My tools of choice are mechanize for cheating the site to believe I use IE, and BeautifulSoup for parsing page to get the flights data table.
Quite honestly, I got lost in the BeautifulSoup documentation, and can't understand how to get the table (whose title I know) from the entire document, and how to get a list of rows from that table.
Any ideas?
This is not the specific code you need, just a demo of how to work with BeautifulSoup. It finds the table who's id is "Table1" and gets all of its tr elements.

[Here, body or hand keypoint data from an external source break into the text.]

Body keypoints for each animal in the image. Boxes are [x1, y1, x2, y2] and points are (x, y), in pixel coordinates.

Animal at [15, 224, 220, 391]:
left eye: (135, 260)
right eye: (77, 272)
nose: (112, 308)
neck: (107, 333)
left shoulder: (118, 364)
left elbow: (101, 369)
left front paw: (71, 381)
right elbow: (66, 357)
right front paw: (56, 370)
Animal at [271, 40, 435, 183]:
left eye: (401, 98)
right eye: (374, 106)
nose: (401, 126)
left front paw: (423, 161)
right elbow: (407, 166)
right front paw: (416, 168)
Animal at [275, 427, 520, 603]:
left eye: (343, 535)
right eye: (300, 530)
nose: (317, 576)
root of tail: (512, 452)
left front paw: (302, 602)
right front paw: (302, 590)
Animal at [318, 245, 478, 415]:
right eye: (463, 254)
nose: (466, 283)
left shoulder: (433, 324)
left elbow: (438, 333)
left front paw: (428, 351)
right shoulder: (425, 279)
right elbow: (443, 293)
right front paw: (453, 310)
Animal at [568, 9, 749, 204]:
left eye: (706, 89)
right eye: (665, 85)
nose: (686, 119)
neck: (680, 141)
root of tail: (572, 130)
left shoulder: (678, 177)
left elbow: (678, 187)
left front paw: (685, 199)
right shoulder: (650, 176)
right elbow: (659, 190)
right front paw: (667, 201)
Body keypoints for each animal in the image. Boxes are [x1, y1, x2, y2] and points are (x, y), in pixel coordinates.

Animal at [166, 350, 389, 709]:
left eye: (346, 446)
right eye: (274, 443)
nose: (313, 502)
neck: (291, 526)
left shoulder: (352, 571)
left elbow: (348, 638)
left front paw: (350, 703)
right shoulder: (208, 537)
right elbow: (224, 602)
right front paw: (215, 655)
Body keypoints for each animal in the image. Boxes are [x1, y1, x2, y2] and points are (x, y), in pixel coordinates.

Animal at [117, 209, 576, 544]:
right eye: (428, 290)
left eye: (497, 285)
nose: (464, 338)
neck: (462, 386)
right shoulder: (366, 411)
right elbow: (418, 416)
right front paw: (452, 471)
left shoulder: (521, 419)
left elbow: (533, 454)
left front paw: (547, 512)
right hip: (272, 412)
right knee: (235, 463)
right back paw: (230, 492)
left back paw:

html = urllib2.urlopen(url).read()
bs = BeautifulSoup(html)
table = bs.find(lambda tag: tag.name=='table' and tag.has_attr('id') and tag['id']=="Table1")
rows = table.findAll(lambda tag: tag.name=='tr')
soup = BeautifulSoup(HTML)
# the first argument to find tells it what tag to search for
# the second you can pass a dict of attr->value pairs to filter
# results that match the first tag
table = soup.find( "table", {"title":"TheTitle"} )
rows=list()
for row in table.findAll("tr"):
rows.append(row)
# now rows contains each tr in the table (as a BeautifulSoup object)
# and you can search them to pull out the times
Just if you care, BeautifulSoup is no longer maintained, and the original maintainer suggests a transition to lxml. Xpath should do the trick just nicely.